Já escrevi que o ensino à distância tem várias insuficiências e que é um fraco substituto do ensino presencial. Já explorei os efeitos iniciais do encerramento das escolas na aprendizagem dos alunos, em particular dos alunos com dificuldades e dos alunos socialmente desfavorecidos. Já defendi que, o quanto antes, a reabertura das escolas e o regresso às aulas em Setembro deveria ser antecedido de aulas de apoio, de frequência facultativa, para colmatar o que se ampliou em desigualdades de aprendizagem desde Março. E, claro, já assinalei que considero um erro grave a decisão de manter, para o ensino básico, o resto do ano lectivo 2019/2020 em ensino à distância, sabendo-se que o dano na aprendizagem aumenta a cada dia que as escolas permanecem fechadas. Mais errado se torna observando-se que o critério de fechar escolas é inconsistente com outras opções que têm sido tomadas. O exemplo das praias é gritante e basta ler o que escreveram João Miguel Tavares e André Abrantes Amaral. Não há como contornar: é uma vergonha manter as escolas fechadas e, ao mesmo tempo, ir dar mergulhos para a praia.

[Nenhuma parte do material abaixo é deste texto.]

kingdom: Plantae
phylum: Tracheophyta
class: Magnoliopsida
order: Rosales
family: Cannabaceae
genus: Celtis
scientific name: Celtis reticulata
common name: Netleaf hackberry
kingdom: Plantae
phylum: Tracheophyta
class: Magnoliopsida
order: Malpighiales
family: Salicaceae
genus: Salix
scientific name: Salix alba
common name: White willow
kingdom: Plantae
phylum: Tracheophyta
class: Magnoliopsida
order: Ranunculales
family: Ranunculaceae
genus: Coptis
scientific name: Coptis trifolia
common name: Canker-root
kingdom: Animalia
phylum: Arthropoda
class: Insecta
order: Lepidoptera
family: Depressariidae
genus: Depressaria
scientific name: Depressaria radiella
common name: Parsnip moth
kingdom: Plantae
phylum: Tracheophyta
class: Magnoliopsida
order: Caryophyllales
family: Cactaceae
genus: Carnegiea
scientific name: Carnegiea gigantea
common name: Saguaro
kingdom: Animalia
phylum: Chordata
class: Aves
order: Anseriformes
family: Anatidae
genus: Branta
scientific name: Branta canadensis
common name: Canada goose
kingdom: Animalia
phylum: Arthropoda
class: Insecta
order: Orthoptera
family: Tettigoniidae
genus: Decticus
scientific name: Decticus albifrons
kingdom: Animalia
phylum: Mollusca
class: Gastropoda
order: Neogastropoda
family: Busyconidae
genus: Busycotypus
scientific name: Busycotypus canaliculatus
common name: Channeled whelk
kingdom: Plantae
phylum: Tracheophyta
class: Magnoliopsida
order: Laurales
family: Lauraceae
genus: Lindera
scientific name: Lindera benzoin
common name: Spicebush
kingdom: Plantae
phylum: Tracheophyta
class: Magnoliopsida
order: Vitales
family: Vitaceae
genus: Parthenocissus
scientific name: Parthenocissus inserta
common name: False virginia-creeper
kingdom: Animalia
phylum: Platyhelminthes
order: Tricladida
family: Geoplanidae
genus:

Há algo mais a dizer? Sim, há. Primeiro, que se o erro foi de natureza política, as consequências merecem ser escrutinadas politicamente. Segundo, que é ainda possível corrigir o golpe, venha o governo a decidir em conformidade.

Encerrar as escolas em Março foi uma necessidade — aliás, muitas famílias isolaram-se em casa antes do anúncio do encerramento. Mas mantê-las fechadas para os alunos do ensino básico foi uma opção política errada, precipitada e submissa. Errada, já o expliquei antes, porque o dano social e de aprendizagem é brutal e aumenta a cada dia. Precipitada, porque a decisão foi tomada no início de Abril, há quase dois longos meses durante os quais tanto se aprendeu sobre a Covid-19 e muita coisa mudou — o governo não precisava de excluir o regresso do ensino básico ao presencial, bastar-lhe-ia remeter essa decisão para outro momento (como muitos países europeus fizeram). Por fim, foi uma decisão submissa, porque abdicou do bom-senso de não tomar prematuramente decisões definitivas e comprou a paz acatando as propostas sindicais de não-reabertura.

Essa decisão política terá elevados custos sociais e educativos. Já o sabíamos desde o início, quando surgiu a necessidade de fechar estabelecimentos de ensino. Mas esses custos foram prolongados. E, à medida que o tempo passa e se acumulam evidências do dano causado aos alunos, esse prolongamento tornou-se insustentável. Em França, estima-se que até 20% dos alunos se tenham vindo a desligar do ensino à distância desde Março (mesmo que o número oficial do governo francês ronde os 4%, indicador já amplamente contestado nas escolas). Nos EUA, estimativas apontam para que o dano na aprendizagem desta suspensão de aulas até Setembro possa chegar, em algumas idades e particularmente no 1.º ciclo, à perda de até 50% dos conhecimentos adquiridos no ano lectivo a matemática e 30% em leitura — e isto partindo do pressuposto que as aulas presenciais retomam em Setembro e que o dano não será ainda maior. E há quem já estabeleça comparações que, não sendo directas, servem de alerta. Por exemplo, em Nova Orleães após o furacão Katrina (2005), as crianças ficaram um mês sem aulas e, quando retomaram, fizeram-no com intermitências devido às mudanças de instalações, acumulando períodos de suspensão de aulas que se aproximam dos actuais. Resultado: a recuperação dessas lacunas de aprendizagem demorou dois anos a ser alcançada.

Em Portugal, não existem indicadores oficiais (irão existir?) que permitam aferir o impacto que a pandemia e as medidas políticas de resposta estão a gerar na educação — assiduidade, abandono escolar, desempenho escolar, desgaste docente, desigualdades sociais e lacunas geradas. Talvez por isso, também será menor a pressão social para medidas de compensação. Mas não faltam evidências internacionais de que estamos a cavar um buraco cada vez mais fundo e do qual, teme-se, nem todos os alunos conseguirão sair. Portanto, não é só nas questões sanitárias, aqui também não devemos relaxar. Quando se prepara o final do ano lectivo e se lança o próximo, é crucial que o governo entenda que tem a responsabilidade de travar esta sangria na aprendizagem. Aplanar a curva da “desaprendizagem” é uma prioridade excepcional que justifica medidas excepcionais. Como esta: se não abre as escolas durante o ano lectivo, que as reabra para aulas de apoio facultativas durante o Verão.